The pieces fell into place when Cole heard Fela’s 1971 collaboration with Cream/Blind Faith drummer Ginger Baker, Live! “When I heard Fela’s music, it really resonated,” Cole says. “He had Charlie Parker for the jazz, Chano Pozo, the big bands and then the Yoruba. It’s exactly what I felt I was looking for, because I grew up doing just that.”

This genre restlessness eventually paid off. Recently, Cole has been a sideman in ensembles ranging from Grammy-winning Puerto Rican pop group Calle 13 to bands led by Fabian Almazan, Alfredo Rodriguez, Eric Reed and Lionel Loueke.

Cole grew up in coastal Mayagüez, exposed early on to the rhythm of the barril. He was the only drummer in his high school and the only person to pursue a career in music. He moved to San Juan to attend the Conservatorio de Música de Puerto Rico, later transferring to Berklee and the Manhattan School of Music, where he discovered Kenny Clarke and Tony Williams.
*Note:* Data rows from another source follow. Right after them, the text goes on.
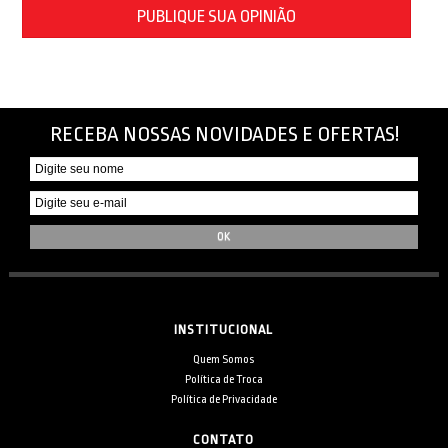
PUBLIQUE SUA OPINIÃO
RECEBA NOSSAS NOVIDADES E OFERTAS!
INSTITUCIONAL
Quem Somos
Política de Troca
Política de Privacidade
CONTATO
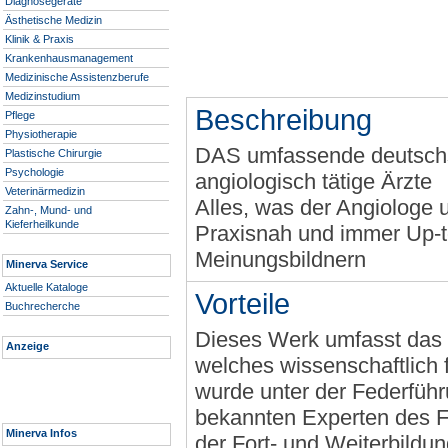
Diagnosegeräte
Ästhetische Medizin
Klinik & Praxis
Krankenhausmanagement
Medizinische Assistenzberufe
Medizinstudium
Beschreibung
Pflege
Physiotherapie
DAS umfassende deutschs
Plastische Chirurgie
Psychologie
angiologisch tätige Ärzte
Veterinärmedizin
Alles, was der Angiologe u
Zahn-, Mund- und
Kieferheilkunde
Praxisnah und immer Up-to
Meinungsbildnern
Minerva Service
Aktuelle Kataloge
Vorteile
Buchrecherche
Dieses Werk umfasst das 
Anzeige
welches wissenschaftlich f
wurde unter der Federfüh
bekannten Experten des Fa
Minerva Infos
der Fort- und Weiterbildu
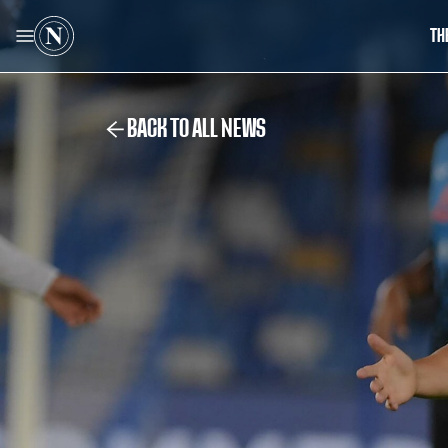
TH
BACK TO ALL NEWS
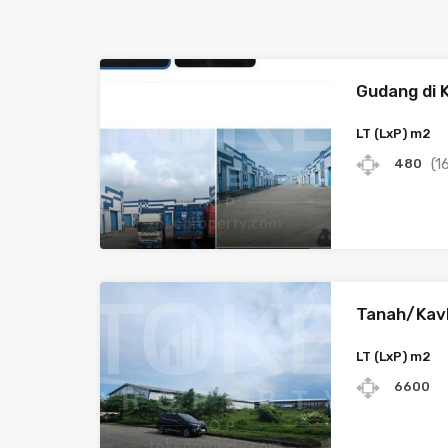
Gudang di 
LT (LxP) m2
(1
480
Tanah/Kavl
LT (LxP) m2
6600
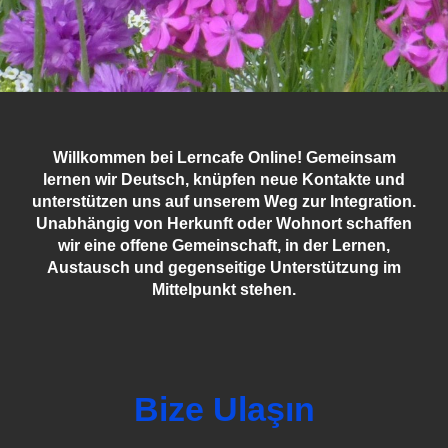
Willkommen bei Lerncafe Online! Gemeinsam
lernen wir Deutsch, knüpfen neue Kontakte und
unterstützen uns auf unserem Weg zur Integration.
Unabhängig von Herkunft oder Wohnort schaffen
wir eine offene Gemeinschaft, in der Lernen,
Austausch und gegenseitige Unterstützung im
Mittelpunkt stehen.
Bize Ulaşın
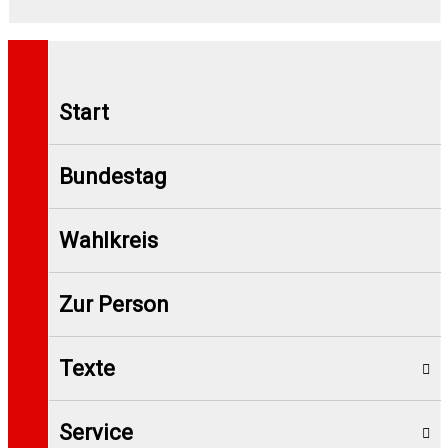
Start
Bundestag
Wahlkreis
Zur Person
Texte
Service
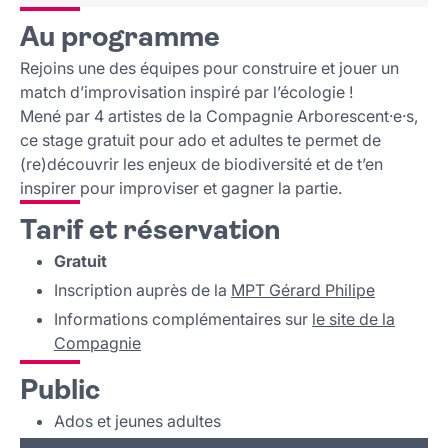
Au programme
Rejoins une des équipes pour construire et jouer un
match d’improvisation inspiré par l’écologie !
Mené par 4 artistes de la Compagnie Arborescent·e·s,
ce stage gratuit pour ado et adultes te permet de
(re)découvrir les enjeux de biodiversité et de t’en
inspirer pour improviser et gagner la partie.
Tarif et réservation
Gratuit
Inscription auprès de la
MPT Gérard Philipe
Informations complémentaires sur
le site de la
Compagnie
Public
Ados et jeunes adultes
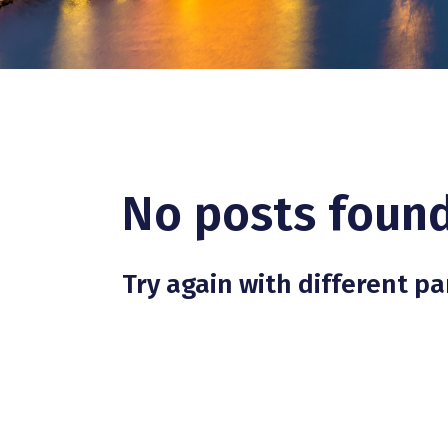
No posts found
Try again with different pa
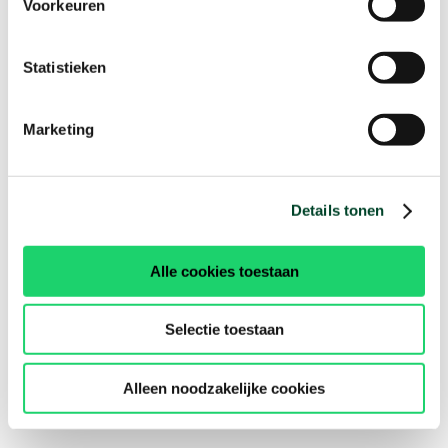
Voorkeuren
Statistieken
Marketing
Details tonen
Alle cookies toestaan
Selectie toestaan
Alleen noodzakelijke cookies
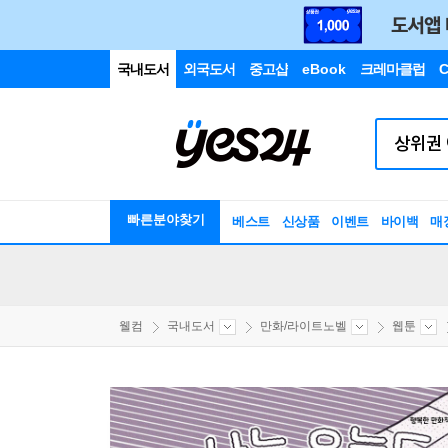
국내도서
외국도서
중고샵
eBook
크레마클럽
C
빠른분야찾기
베스트
신상품
이벤트
바이백
매
웰컴
국내도서
만화/라이트노벨
웹툰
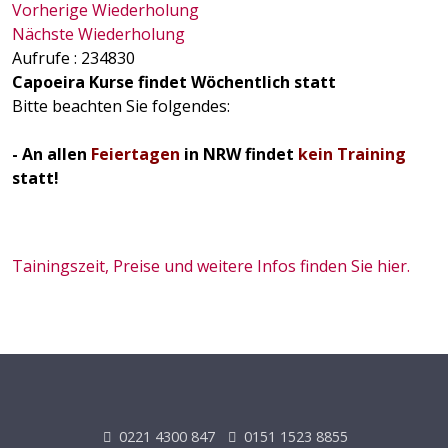
Vorherige Wiederholung
Nächste Wiederholung
Aufrufe
: 234830
Capoeira Kurse findet Wöchentlich statt
Bitte beachten Sie folgendes:
- An allen
Feiertagen
in NRW findet
kein Training
statt!
Tainingszeit, Preise und weitere Infos finden Sie hier.
0221 4300 847
0151 1523 8855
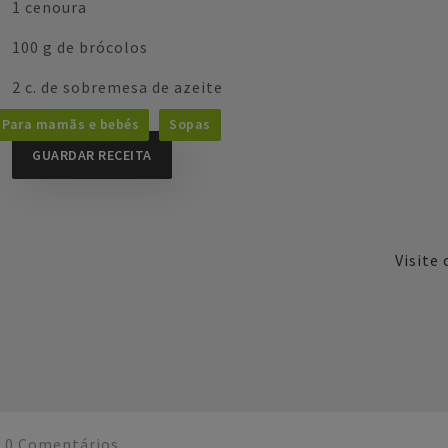
1 cenoura
100 g de brócolos
2 c. de sobremesa de azeite
Para mamãs e bebés
Sopas
GUARDAR RECEITA
Visite
0
Comentários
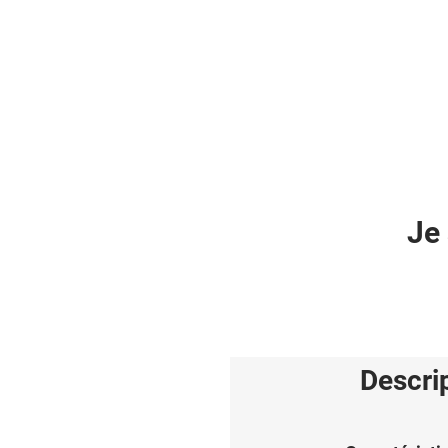
Je 
Descri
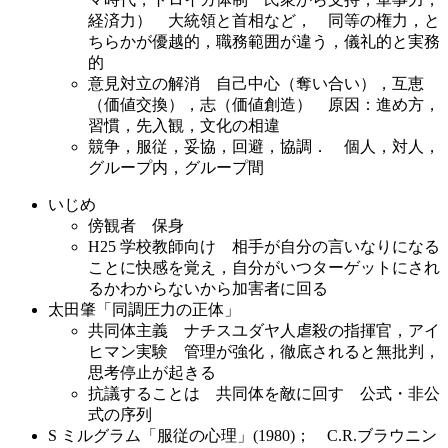
経済力） 大統領と首相など， 同等の権力，と
ちらかが優越的，職務範囲が違う，儀礼的と実務
的
意見対立の解消 自己中心（奪い合い），互恵
（価値交換），志（価値創造） 原因：進め方，
習慣，先入観，文化の相違
競争，服従，妥協，回避，協調． 個人，対人，
グループ内，グループ間
いじめ
傍観者 保身
H25 学校教師向け 相手が自分の言いなりになる
ことに快感を覚え，自分がいつターゲットにされ
るかわからないから加害者に回る
太田肇「同調圧力の正体」
共同体主義 ナチスユダヤ人虐殺の指揮官，アイ
ヒマン実験 管理が強化，徹底されると無批判，
思考停止が起きる
抗議することは 共同体を敵に回す 公式・非公
式の序列
S ミルグラム「服従の心理」(1980)； C.R.ブラウニン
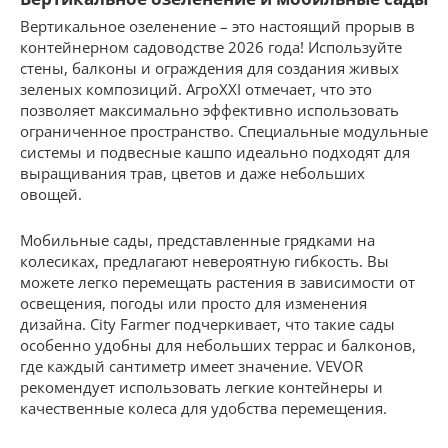
Вертикальное озеленение – это настоящий прорыв в
контейнерном садоводстве 2026 года! Используйте
стены, балконы и ограждения для создания живых
зеленых композиций. АгроXXI отмечает, что это
позволяет максимально эффективно использовать
ограниченное пространство. Специальные модульные
системы и подвесные кашпо идеально подходят для
выращивания трав, цветов и даже небольших
овощей.
Мобильные сады, представленные грядками на
колесиках, предлагают невероятную гибкость. Вы
можете легко перемещать растения в зависимости от
освещения, погоды или просто для изменения
дизайна. City Farmer подчеркивает, что такие сады
особенно удобны для небольших террас и балконов,
где каждый сантиметр имеет значение. VEVOR
рекомендует использовать легкие контейнеры и
качественные колеса для удобства перемещения.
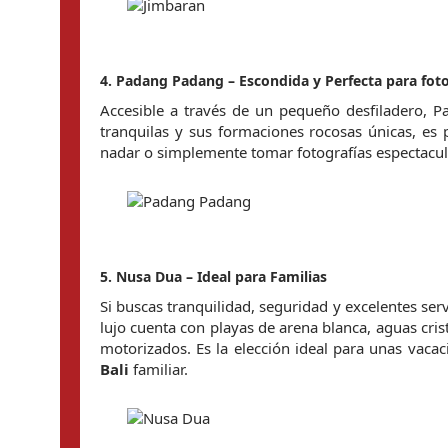
4. Padang Padang – Escondida y Perfecta para fot
Accesible a través de un pequeño desfiladero, P
tranquilas y sus formaciones rocosas únicas, es p
nadar o simplemente tomar fotografías espectacular
5. Nusa Dua – Ideal para Familias
Si buscas tranquilidad, seguridad y excelentes serv
lujo cuenta con playas de arena blanca, aguas cris
Bali
 familiar.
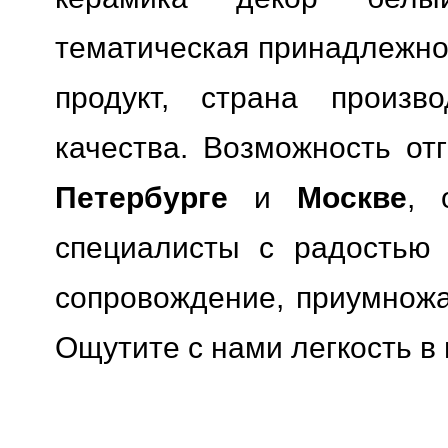
тематическая принадлежно
продукт, страна произво
качества.
Возможность отг
Петербурге
и
Москве
, 
специалисты с радостью 
сопровождение, приумножая
Ощутите с нами легкость в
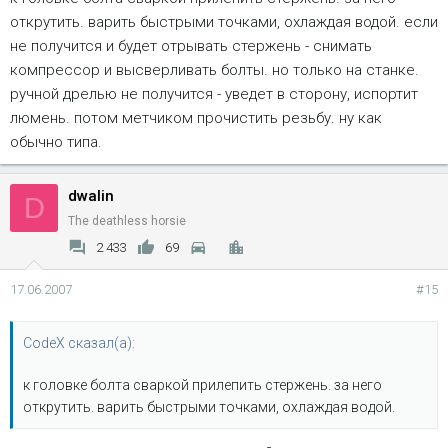
открутить. варить быстрыми точками, охлаждая водой. если
не получится и будет отрывать стержень - снимать
компрессор и высверливать болты. но только на станке.
ручной дрелью не получится - уведет в сторону, испортит
люмень. потом метчиком прочистить резьбу. ну как
обычно типа.
dwalin
D
The deathless horsie
2 433
69
17.06.2007
#15
CodeX сказал(а):
к головке болта сваркой прилепить стержень. за него
открутить. варить быстрыми точками, охлаждая водой.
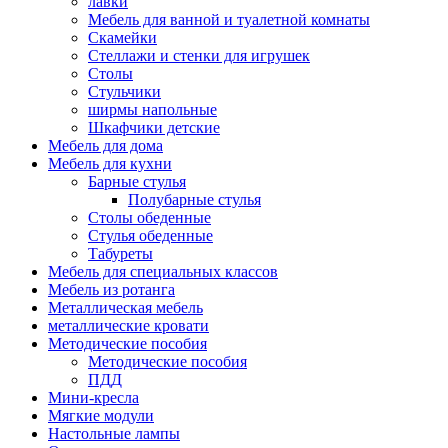
лавки
Мебель для ванной и туалетной комнаты
Скамейки
Стеллажи и стенки для игрушек
Столы
Стульчики
ширмы напольные
Шкафчики детские
Мебель для дома
Мебель для кухни
Барные стулья
Полубарные стулья
Столы обеденные
Стулья обеденные
Табуреты
Мебель для специальных классов
Мебель из ротанга
Металлическая мебель
металлические кровати
Методические пособия
Методические пособия
ПДД
Мини-кресла
Мягкие модули
Настольные лампы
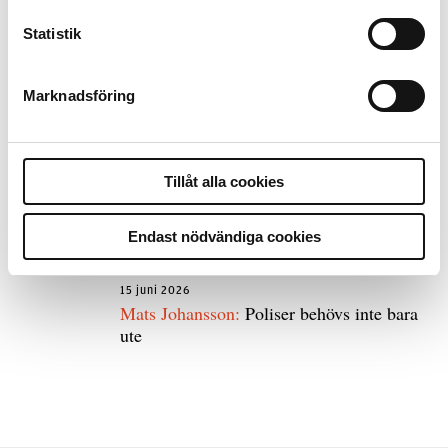
Statistik
8 juli 2026
Replik:
Det är inte evidenskrav som
bakbinder polisen
Marknadsföring
7 juli 2026
Tillåt alla cookies
Debatt:
Med för höga krav på evidens kan
polisen inte göra något alls
Endast nödvändiga cookies
15 juni 2026
Mats Johansson:
Poliser behövs inte bara
ute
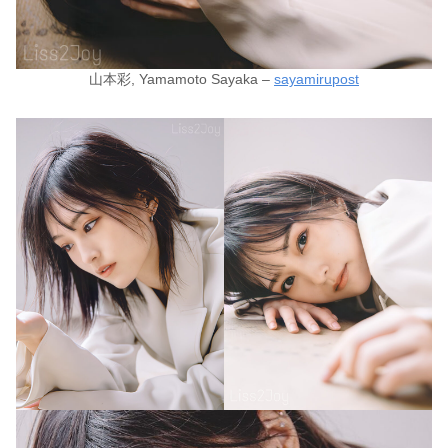
山本彩, Yamamoto Sayaka –
sayamirupost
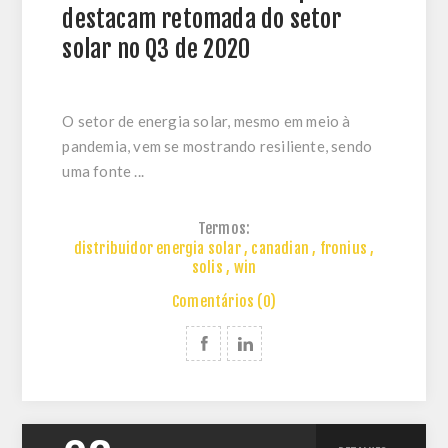
destacam retomada do setor
solar no Q3 de 2020
O setor de energia solar, mesmo em meio à
pandemia, vem se mostrando resiliente, sendo
uma
fonte ...
Termos:
distribuidor energia solar
,
canadian
,
fronius
,
solis
,
win
Comentários (0)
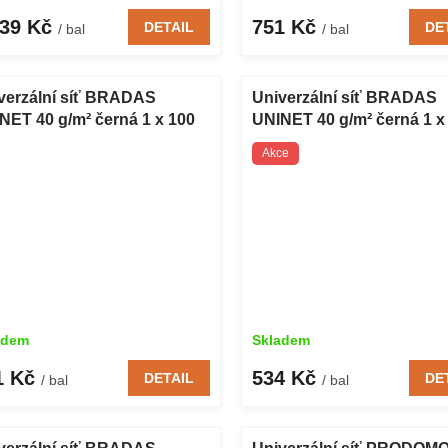
339 Kč
751 Kč
DETAIL
DE
/ bal
/ bal
verzální síť BRADAS
Univerzální síť BRADAS
NET 40 g/m² černá 1 x 100
UNINET 40 g/m² černá 1 x
Akce
adem
Skladem
1 Kč
534 Kč
DETAIL
DE
/ bal
/ bal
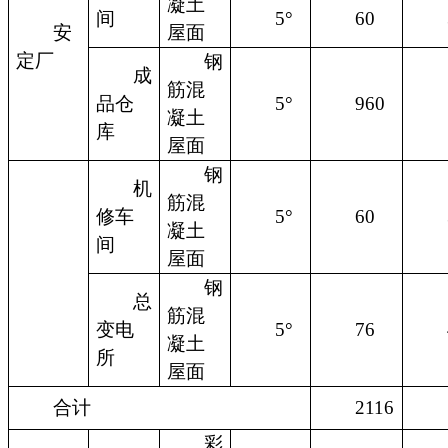
凝土
间
5°
60
安
屋面
定厂
钢
成
筋混
品仓
5°
960
凝土
库
屋面
钢
机
筋混
修车
5°
60
凝土
间
屋面
钢
总
筋混
变电
5°
76
凝土
所
屋面
合计
2116
彩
It all comes back to folklore, though. “The music that comes out of folklore, it has a meaning, a social content, a story. It’s not just music created by a school or something,” Cole says. “Jazz is folkloric music from America, classical music is folkloric music from Europe, bomba y plena is from Puerto Rico. When you hear Don Cherry or you hear Ornette, there’s still some folklore, even if they’re playing free.”

Cole’s eclectic approach made it hard to carve out a niche for himself in New York. “The Latin guys didn’t see me as a Latin player because I was too jazzy, but then the jazz guys always saw me as a Latin player,” he says. As his sensibility evolved, Cole found himself relying more on his jazz bona fides. “In the end, I realized that I wasn’t going to be Jack DeJohnette, so to me the jazz was a tool to help me find whoever I was going to be, which was a mixture of things.”